呼吸はどんどん弱っていき、やがて大きくはぁーっと息を吐く。
そこまで聞くと、無機質な声で「20××年、某月某日」という日付が流れる。人によって日付はまちまちで、それはその人が死ぬ日らしい。

いつつめ
戦地から帰ってくる輸送機のカーゴハッチが開いて、怪我をした兵士がぞろぞろと降りて来たとき、それをじっと見てはいけない。
その輸送機が棺だけを積んで来ていた場合は、特に。

むっつめ
戦闘訓練場で、前を匍匐していた男が地面の溝に入った。だがいつまで経っても這い上がってこない。
溝まで進むと、そこには誰もいなかった。
同じ班の人間も、間近で訓練を監視していた教官でさえも、彼がいつ消えてどこに行ったのか分からなかった。
憲兵隊や基地中の人間が彼を探したが、結局彼は見つからなかった。
それから、夜中の戦闘訓練場にいくと、荒い息と地面を這いずる音が聞こえるようになったという。

ななつめ
メモリアル・ミュージアムに飾ってある旧式の銃剣は、夜中に覗き込むとどす黒い男の顔が映り込む。
突然発狂した士官が部下を刺し殺した曰く付きの銃剣で、その銃剣だけはいくら磨いても赤サビがつくのだそうだ。

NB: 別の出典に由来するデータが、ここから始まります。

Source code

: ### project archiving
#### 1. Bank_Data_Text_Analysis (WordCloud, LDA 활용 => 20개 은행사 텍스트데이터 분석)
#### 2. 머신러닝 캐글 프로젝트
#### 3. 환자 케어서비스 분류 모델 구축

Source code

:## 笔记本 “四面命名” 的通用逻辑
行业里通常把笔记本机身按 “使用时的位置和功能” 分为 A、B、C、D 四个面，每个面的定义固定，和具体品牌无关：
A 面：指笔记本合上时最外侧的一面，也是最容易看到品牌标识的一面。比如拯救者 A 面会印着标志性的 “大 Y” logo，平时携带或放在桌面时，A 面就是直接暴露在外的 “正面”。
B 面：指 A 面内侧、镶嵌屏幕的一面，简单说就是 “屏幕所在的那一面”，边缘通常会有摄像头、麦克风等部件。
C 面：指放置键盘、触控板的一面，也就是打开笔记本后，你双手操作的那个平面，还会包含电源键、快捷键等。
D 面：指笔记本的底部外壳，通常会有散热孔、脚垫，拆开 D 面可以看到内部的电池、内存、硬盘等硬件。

「これが、うちの基地で有名な怪談ですねえ」と締めくくると、目の前の空軍軍曹はふうんと呟いた。
停電の夜の格納庫は、墨のように黒い。ランタンの明かりが空軍軍曹の、少女を残した顔を下からぼうっと照らす。
「どれも伝え聞きばっかりですし、正直信じちゃいないですけど」と言うと、「まぁ、そうですよね。私も、あんまりそういうの信じないですし」と彼女は相槌を打った。
それなら彼女の左肩に乗っている、血まみれでボロボロの、手袋を履いた手は何かと聞きかかったが、やめた。